After the full local core_nt BLAST+ calibration measured Statistics_eff-space = 32156241807668, the next check was to verify the value on a real AKS warmup/sharded path. The requested shape was E16 × 10. The exact Standard_E16s_v5 × 10 shape was blocked by quota in koreacentral, so the experiment used Standard_E16s_v3 × 10, which has the same 16 vCPU / 128 GiB node class and fit the available ESv3 quota.

User-Facing Change

No product UI or API behavior changed.

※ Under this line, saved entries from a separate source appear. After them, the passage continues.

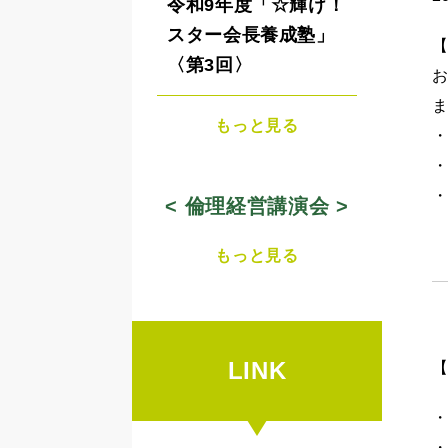
令和9年度「☆輝け！
スター会長養成塾」
〈第3回〉
もっと見る
・
< 倫理経営講演会 >
もっと見る
LINK
・
・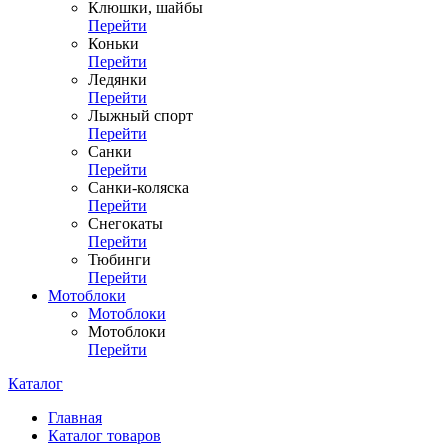
Клюшки, шайбы
Перейти
Коньки
Перейти
Ледянки
Перейти
Лыжный спорт
Перейти
Санки
Перейти
Санки-коляска
Перейти
Снегокаты
Перейти
Тюбинги
Перейти
Мотоблоки
Мотоблоки
Мотоблоки
Перейти
Каталог
Главная
Каталог товаров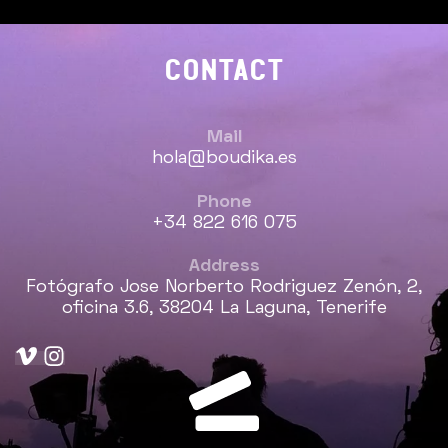
CONTACT
Mail
hola@boudika.es
Phone
+34 822 616 075
Address
Fotógrafo Jose Norberto Rodriguez Zenón, 2,
oficina 3.6, 38204 La Laguna, Tenerife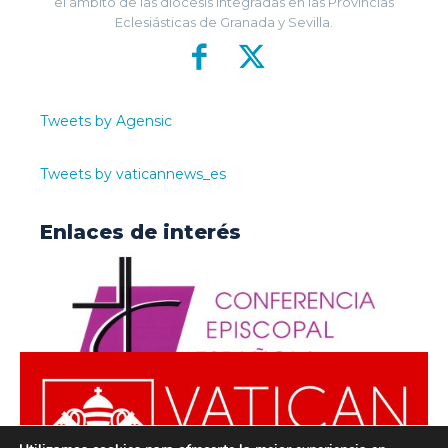
el ámbito de las diócesis integradas en las Provincias
Eclesiásticas de Granada y Sevilla.
Tweets by Agensic
Tweets by vaticannews_es
Enlaces de interés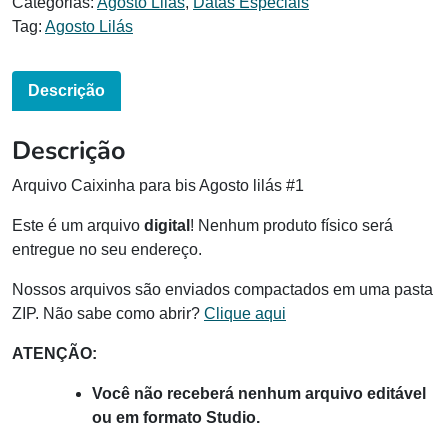
Categorias:
Agosto Lilás
,
Datas Especiais
Tag:
Agosto Lilás
Descrição
Descrição
Arquivo Caixinha para bis Agosto lilás #1
Este é um arquivo
digital
! Nenhum produto físico será
entregue no seu endereço.
Nossos arquivos são enviados compactados em uma pasta
ZIP. Não sabe como abrir?
Clique aqui
ATENÇÃO:
Você não receberá nenhum arquivo editável
ou em formato Studio.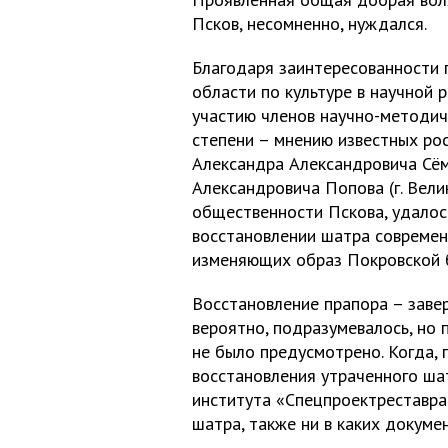
Псков, несомненно, нуждался.
Благодаря заинтересованности 
области по культуре в научной 
участию членов научно-методич
степени – мнению известных ро
Александра Александровича Сёмо
Александровича Попова (г. Вели
общественности Пскова, удалос
восстановлении шатра современ
изменяющих образ Покровской 
Восстановление прапора – заве
вероятно, подразумевалось, но
не было предусмотрено. Когда, 
восстановления утраченного ша
института «Спецпроектреставра
шатра, также ни в каких докумен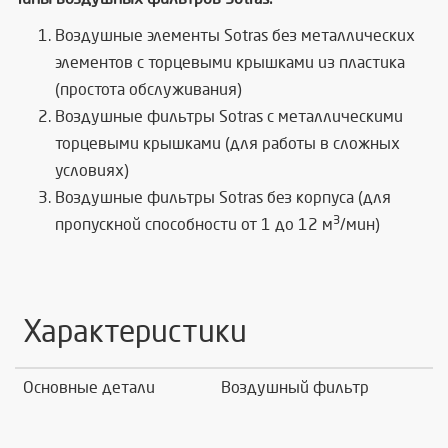
Воздушные элементы Sotras без металлических
элементов с торцевыми крышками из пластика
(простота обслуживания)
Воздушные фильтры Sotras с металлическими
торцевыми крышками (для работы в сложных
условиях)
Воздушные фильтры Sotras без корпуса (
для
3
пропускной способности от 1 до 12 м
/мин)
Характеристики
Основные детали
Воздушный фильтр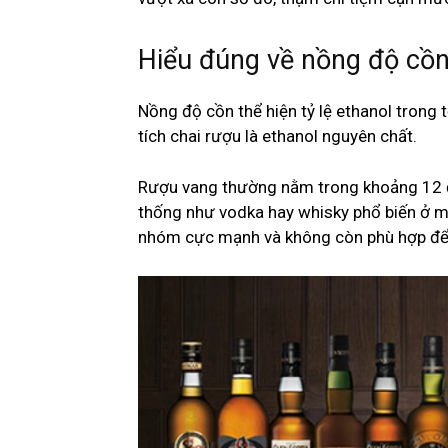
Hiểu đúng về nồng độ cồn
Nồng độ cồn thể hiện tỷ lệ ethanol trong 
tích chai rượu là ethanol nguyên chất.
Rượu vang thường nằm trong khoảng 12 đ
thống như vodka hay whisky phổ biến ở 
nhóm cực mạnh và không còn phù hợp để 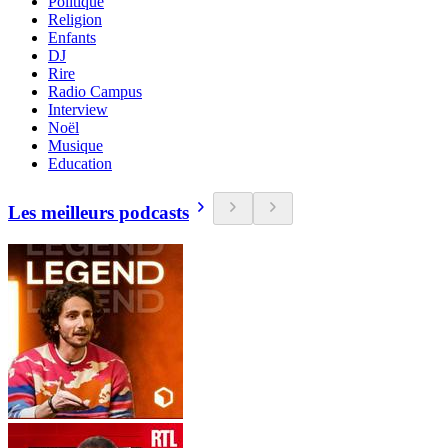
Politique
Religion
Enfants
DJ
Rire
Radio Campus
Interview
Noël
Musique
Education
Les meilleurs podcasts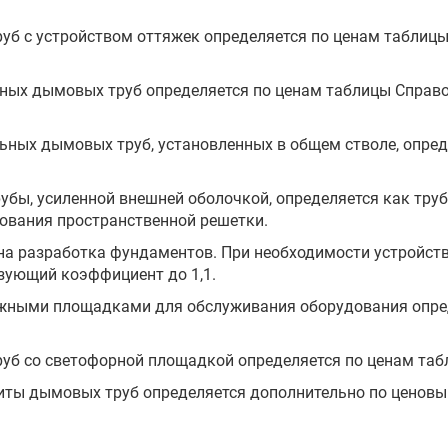
руб с устройством оттяжек определяется по ценам табли
анных дымовых труб определяется по ценам таблицы Спра
ьных дымовых труб, установленных в общем стволе, опре
убы, усиленной внешней оболочкой, определяется как труб
рования пространственной решетки.
ена разработка фундаментов. При необходимости устройст
зующий коэффициент до 1,1.
ружными площадками для обслуживания оборудования опре
руб со светофорной площадкой определяется по ценам таб
иты дымовых труб определяется дополнительно по ценов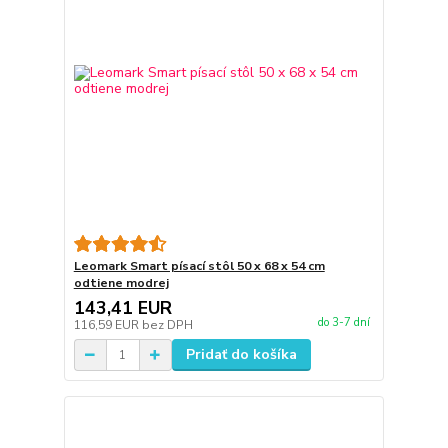
Leomark Smart písací stôl 50 x 68 x 54 cm
odtiene modrej
143,41 EUR
do 3-7 dní
116,59 EUR
bez DPH
Pridať do košíka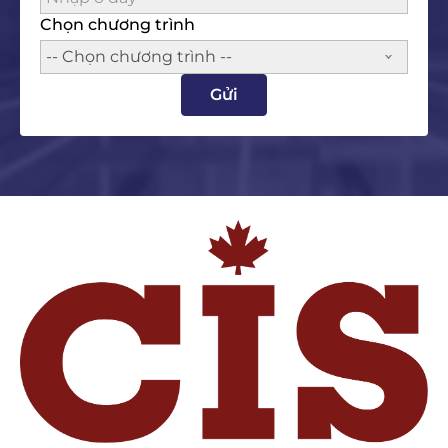
Chọn chương trình
-- Chọn chương trình --
Gửi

This is operational validation evidence for the shard-wide -searchsp value used by precise ElasticBLAST sharding.

API / IaC Diff Summary

  • No API route changes.
  • No frontend changes.
  • No Bicep/IaC changes.
  • Temporary AKS node pool only:
  • Added blastp16v3 on rg-elb-01/elb-cluster with 10 × Standard_E16s_v3.
  • Labelled nodes with workload=blast and searchsp-ordinal=00..09.
  • Deleted the pool after evidence collection.

Validation Evidence

Quota and setup

  • Existing cluster: rg-elb-01 / elb-cluster, region koreacentral.
  • Existing blast pool before/after cleanup: blastpool, 3 × Standard_E32s_v5.
  • Standard_E16s_v5 × 10 was not possible: Standard ESv5 Family vCPUs quota was 96/100 in use, while E16s_v5 × 10 requires 160 family vCPUs.
  • Feasible substitute: Standard_E16s_v3 × 10; ESv3 quota was 32/200 before the temporary pool and regional quota was sufficient.

Storage/shard preparation

api.services.db_sharding.ensure_shard_sets(get_credential(), "elbstg01", "core_nt") returned:

{
  'db_name': 'core_nt',
  'total_volumes': 88,
  'total_bytes': 292365689731,
  'total_letters': 1041443571674,
  'total_sequences': 125619662,
  'bytes_to_cache': 263930372302,
  'bytes_total': 304539057462,
  'shard_sets': [1, 2, 3, 4, 5, 6, 8, 10],
  'created': 78,
  'skipped': 0,
  'errors': []
}

Actual E16 warmup

Ten Kubernetes Jobs, one per E16 node, ran /scripts/init-db-shard-aks.sh and then /scripts/blast-vmtouch-aks.sh against core_nt_shard_00..09.

Summary:

Shard Download runtime Local size Sequences Bases
00 37 s 36 GiB 12,960,152 107,137,923,018
01 42 s 36 GiB 12,969,497 107,117,367,948
02 38 s 36 GiB 12,854,018 107,142,899,143
03 38 s 36 GiB 12,747,873 107,118,346,540
04 38 s 36 GiB 12,875,586 107,131,047,981
05 38 s 36 GiB 13,045,521 107,132,833,789
06 47 s 36 GiB 13,090,540 107,113,831,974
07 36 s 36 GiB 12,810,654 107,145,974,380
08 36 s 36 GiB 12,979,148 107,131,538,110
09 30 s 28 GiB 9,286,673 77,271,808,791

Shard totals matched the full DB calibration:

sum_db_len = 1041443571674
sum_db_num = 125619662

Search space comparison

Each warmed shard ran the 64 nt calibration query twice:

  1. Default shard-local BLAST+ options.
  2. The same options plus -searchsp 32156241807668.
Shard Default shard Statistics_eff-space With full DB -searchsp
00 3629470027572 32156241807668
01 3628761623292 32156241807668
02 3629747472502 32156241807668
03 3629020951900 32156241807668
04 3629322533634 32156241807668
05 3629209917406 32156241807668
06 3628517936316 32156241807668
07 3629896261840 32156241807668
08 3629233564780 32156241807668
09 2617769092434 32156241807668

Result: all_full_searchsp_equal = True.

This confirms the operational rule: shard-local defaults are smaller and differ by shard, but passing the calibrated full DB value forces every warmed shard to use the same search space as the full DB baseline.

Cleanup

  • Deleted Kubernetes Jobs labelled app=core-nt-e16-warm and app=core-nt-e16-compare.
  • Deleted temporary node pool blastp16v3.
  • Verified final node pools:
systempool  Standard_D2s_v3   1  Succeeded
blastpool   Standard_E32s_v5  3  Succeeded
  • Verified no blastp16v3 nodes remained: 0.